Pazar, Temmuz 30, 2006

Latife Hanım

Hani sorulmuştu ya, bu yaz ne okuyorsunuz diye... Listemdeki kitaplardan İpek Çalışlar'ın 'Latife Hanım' kitabını nihayet bitirdim.

Latife Hanımın, haksız yere oturtulduğu, bir tür 'Yoko Ono' konumuyla hiç ama hiç ilgisi bulunmadığını; onun, zamanının çok ilerisinde bir insan olduğunu sayfa sayfa öğrendim. Çoğu yerde gözlerimin yaşarmasına, küçük çapta ağlamalarıma engel olamadım.
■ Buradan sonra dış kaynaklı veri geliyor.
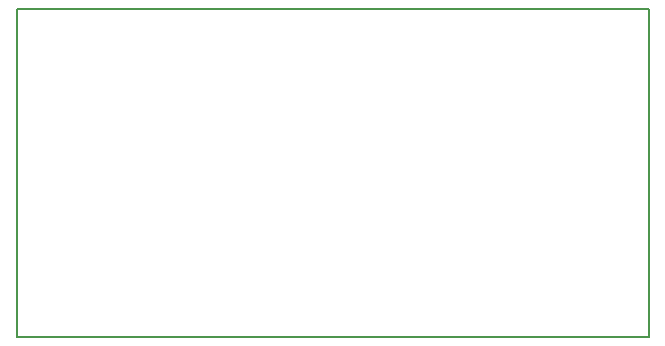
<source format=gm1>
G04 MADE WITH FRITZING*
G04 WWW.FRITZING.ORG*
G04 DOUBLE SIDED*
G04 HOLES PLATED*
G04 CONTOUR ON CENTER OF CONTOUR VECTOR*
%ASAXBY*%
%FSLAX23Y23*%
%MOIN*%
%OFA0B0*%
%SFA1.0B1.0*%
%ADD10R,2.112960X1.099610*%
%ADD11C,0.008000*%
%ADD10C,0.008*%
%LNCONTOUR*%
G90*
G70*
G54D10*
G54D11*
X4Y1096D02*
X2109Y1096D01*
X2109Y4D01*
X4Y4D01*
X4Y1096D01*
D02*
G04 End of contour*
M02*
</source>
Resmi tarihin, daha doğrusu resmi tarih düzenini yürüten fesat odaklarının, yıllar yılı bu ülkeyi nasıl uyuttuğunu, kaç nesli utanmadan kandırdığını bir de bu vesileyle görmek isterseniz, bu kitabı mutlaka okuyun.
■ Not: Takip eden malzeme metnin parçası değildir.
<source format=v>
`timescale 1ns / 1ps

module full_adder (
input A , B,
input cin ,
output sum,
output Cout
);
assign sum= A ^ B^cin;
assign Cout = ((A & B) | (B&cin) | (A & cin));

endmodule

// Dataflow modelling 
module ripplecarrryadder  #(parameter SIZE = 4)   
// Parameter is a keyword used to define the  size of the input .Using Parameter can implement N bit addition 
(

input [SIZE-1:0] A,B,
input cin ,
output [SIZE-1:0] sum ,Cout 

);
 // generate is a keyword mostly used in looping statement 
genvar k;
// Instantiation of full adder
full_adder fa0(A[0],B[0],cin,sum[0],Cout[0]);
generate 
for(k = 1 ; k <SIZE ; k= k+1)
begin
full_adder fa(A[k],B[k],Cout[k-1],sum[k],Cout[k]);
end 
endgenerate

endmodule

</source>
(İronik olan, Latife Uşşakî'nin titizlikle sakladığı ve varislerince Türk Tarih Kurumuna intikal ettirilen evrakın içeriğinin yayınlanmasının, açıklanmasının hâlâ 'sakıncalı' (!) görülmesi...)

1 Comments:

Blogger Maksude Kılınç said...

Eğer babamdan bana sıra gelirse okuyacağım inşallah.
Ne o bana yetişebiliyor ne de ben ona...

Bir tarihçi arkadaşım kitabı okurken sık sık ağladığını söylemişti. Çok etkilenmiş ve tarihçilere kızmıştı okurken. Sen de böyle dedin ya, artık babamı sıkıştırmamın zamanı geldi demektir.
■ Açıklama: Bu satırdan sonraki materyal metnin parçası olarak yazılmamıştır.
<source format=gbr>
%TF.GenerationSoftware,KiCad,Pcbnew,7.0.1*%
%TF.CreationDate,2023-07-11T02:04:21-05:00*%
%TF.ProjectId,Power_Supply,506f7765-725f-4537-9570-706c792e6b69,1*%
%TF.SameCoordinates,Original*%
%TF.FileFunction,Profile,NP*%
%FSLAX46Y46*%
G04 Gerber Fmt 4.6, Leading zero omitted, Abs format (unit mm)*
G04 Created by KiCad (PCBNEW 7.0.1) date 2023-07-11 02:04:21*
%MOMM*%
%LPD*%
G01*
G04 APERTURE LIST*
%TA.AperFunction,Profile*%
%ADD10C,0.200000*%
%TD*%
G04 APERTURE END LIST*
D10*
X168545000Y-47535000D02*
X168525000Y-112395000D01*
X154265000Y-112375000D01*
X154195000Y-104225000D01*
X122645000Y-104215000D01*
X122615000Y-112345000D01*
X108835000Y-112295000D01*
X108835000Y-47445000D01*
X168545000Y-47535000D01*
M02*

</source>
Bu arada sen hazır Çeşme-Alaçatı havasını solumuşken, sana iki kitap tavsiyem var; Alaçatılı ve Azab Ağa. Yazarı Mehmet Culum. O da bir Alaçatılı ve kendi ailesini anlatırken aslında yakın tarihimizi ve Türk/Yunan göçerlerini, mübadele yıllarını, insanların çektiklerini yalın bir dille anlatmış. Alaçatılı şu anda kitapçılarda ve yeni çıktı ama Azab Ağa pek bulunamıyor. Bilgin olsun. Fikirlerini duymak isterim.